§ Problem details
Give as a numbered list, with blank lines left out, the lines of the rows starting with the line that contains "order: Lepidoptera" and going on through the end of the rows.

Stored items
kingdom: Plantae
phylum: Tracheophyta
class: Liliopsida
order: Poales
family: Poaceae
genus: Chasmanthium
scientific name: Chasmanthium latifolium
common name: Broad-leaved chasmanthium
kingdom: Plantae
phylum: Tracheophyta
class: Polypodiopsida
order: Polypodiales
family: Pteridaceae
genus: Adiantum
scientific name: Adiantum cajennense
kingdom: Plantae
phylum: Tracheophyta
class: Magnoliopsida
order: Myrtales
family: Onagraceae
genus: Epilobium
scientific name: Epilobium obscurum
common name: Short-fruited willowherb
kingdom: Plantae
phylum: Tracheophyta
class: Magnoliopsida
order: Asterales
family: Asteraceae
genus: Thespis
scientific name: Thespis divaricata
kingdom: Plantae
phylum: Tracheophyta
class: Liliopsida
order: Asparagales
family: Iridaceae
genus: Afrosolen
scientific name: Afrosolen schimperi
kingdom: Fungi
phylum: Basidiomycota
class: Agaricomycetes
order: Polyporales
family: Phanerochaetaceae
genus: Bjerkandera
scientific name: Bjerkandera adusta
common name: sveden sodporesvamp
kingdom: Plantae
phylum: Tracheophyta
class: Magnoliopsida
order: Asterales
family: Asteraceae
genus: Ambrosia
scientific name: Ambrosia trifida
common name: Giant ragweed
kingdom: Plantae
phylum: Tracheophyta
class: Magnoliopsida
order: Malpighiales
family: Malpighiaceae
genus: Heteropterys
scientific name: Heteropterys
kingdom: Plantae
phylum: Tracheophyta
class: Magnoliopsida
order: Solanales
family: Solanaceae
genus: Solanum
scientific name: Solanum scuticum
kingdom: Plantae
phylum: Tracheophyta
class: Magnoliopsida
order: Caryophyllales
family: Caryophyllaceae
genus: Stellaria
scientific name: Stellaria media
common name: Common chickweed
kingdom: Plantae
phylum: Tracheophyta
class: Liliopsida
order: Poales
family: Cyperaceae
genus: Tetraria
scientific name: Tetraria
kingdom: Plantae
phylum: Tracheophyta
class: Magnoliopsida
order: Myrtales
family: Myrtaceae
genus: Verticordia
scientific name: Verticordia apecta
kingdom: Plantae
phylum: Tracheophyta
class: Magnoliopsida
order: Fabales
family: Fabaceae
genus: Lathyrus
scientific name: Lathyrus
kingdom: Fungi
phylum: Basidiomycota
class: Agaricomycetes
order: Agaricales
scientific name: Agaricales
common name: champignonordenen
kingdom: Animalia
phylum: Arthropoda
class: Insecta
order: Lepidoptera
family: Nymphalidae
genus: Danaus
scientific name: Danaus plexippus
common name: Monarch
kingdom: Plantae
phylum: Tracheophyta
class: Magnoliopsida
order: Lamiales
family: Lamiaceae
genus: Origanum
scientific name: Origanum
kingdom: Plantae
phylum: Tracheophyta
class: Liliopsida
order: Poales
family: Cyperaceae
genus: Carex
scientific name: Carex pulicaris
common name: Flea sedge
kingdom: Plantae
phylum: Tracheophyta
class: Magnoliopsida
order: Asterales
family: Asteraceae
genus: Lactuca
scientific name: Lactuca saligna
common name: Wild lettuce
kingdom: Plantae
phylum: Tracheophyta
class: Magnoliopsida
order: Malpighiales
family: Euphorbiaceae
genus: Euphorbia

§ Solution to the problem
1. order: Lepidoptera
2. family: Nymphalidae
3. genus: Danaus
4. scientific name: Danaus plexippus
5. common name: Monarch
6. kingdom: Plantae
7. phylum: Tracheophyta
8. class: Magnoliopsida
9. order: Lamiales
10. family: Lamiaceae
11. genus: Origanum
12. scientific name: Origanum
13. kingdom: Plantae
14. phylum: Tracheophyta
15. class: Liliopsida
16. order: Poales
17. family: Cyperaceae
18. genus: Carex
19. scientific name: Carex pulicaris
20. common name: Flea sedge
21. kingdom: Plantae
22. phylum: Tracheophyta
23. class: Magnoliopsida
24. order: Asterales
25. family: Asteraceae
26. genus: Lactuca
27. scientific name: Lactuca saligna
28. common name: Wild lettuce
29. kingdom: Plantae
30. phylum: Tracheophyta
31. class: Magnoliopsida
32. order: Malpighiales
33. family: Euphorbiaceae
34. genus: Euphorbia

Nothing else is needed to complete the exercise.